- [Requirement]
Locate and copy each line in the data that contains the word "Figure".

- [Data extract]
——————————

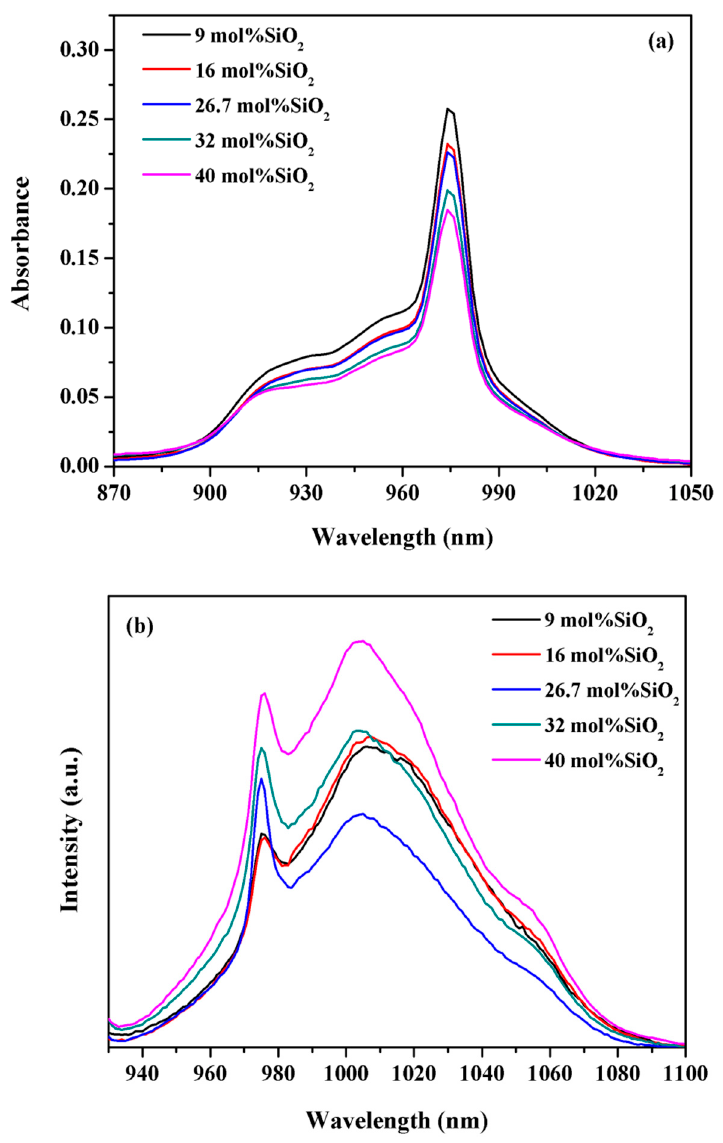
Figure 1. Absorption ( a ) and emission ( b ) spectra of 20BaO-(80- x )P 2 O 5 - x SiO 2 -1Yb 2 O 3 ( x = 9, 16, 26.7, 32, and 40 mol %, respectively) glasses.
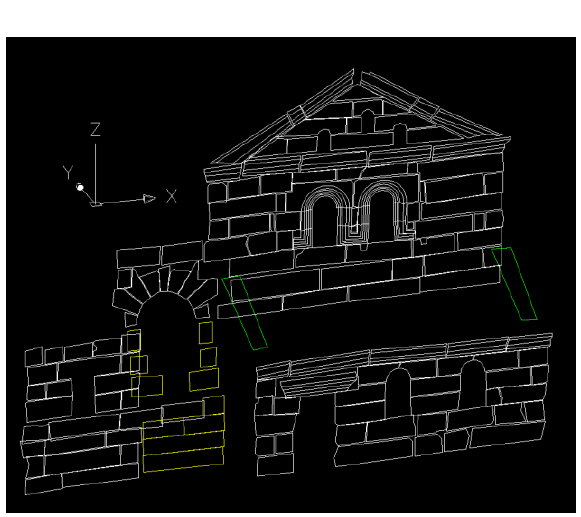
Figure 17 – Serjilla (Plot by E.Cingolani with two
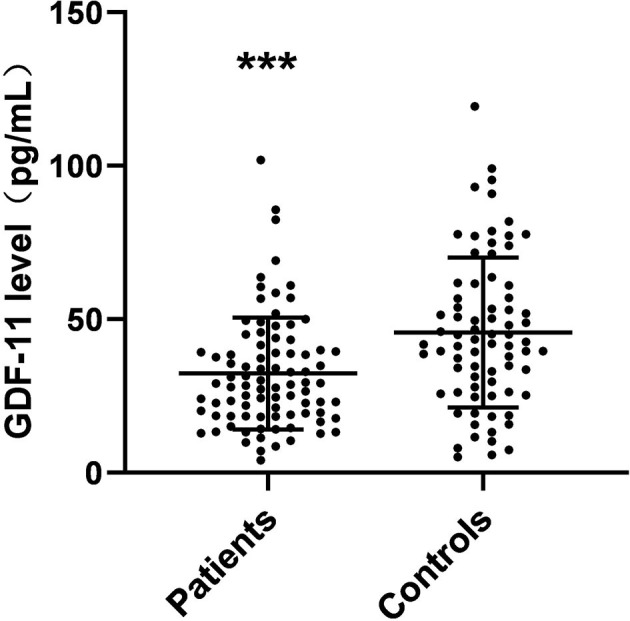
Scattergrams of plasma GDF-11 levels from patients with schizophrenia (n = 87) and from normal control subjects (n = 76). The sample means are indicated by the black bars. ***p < 0.001.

——————————

- [Solution for this exercise]
Figure 1. Absorption ( a ) and emission ( b ) spectra of 20BaO-(80- x )P 2 O 5 - x SiO 2 -1Yb 2 O 3 ( x = 9, 16, 26.7, 32, and 40 mol %, respectively) glasses.
Figure 17 – Serjilla (Plot by E.Cingolani with two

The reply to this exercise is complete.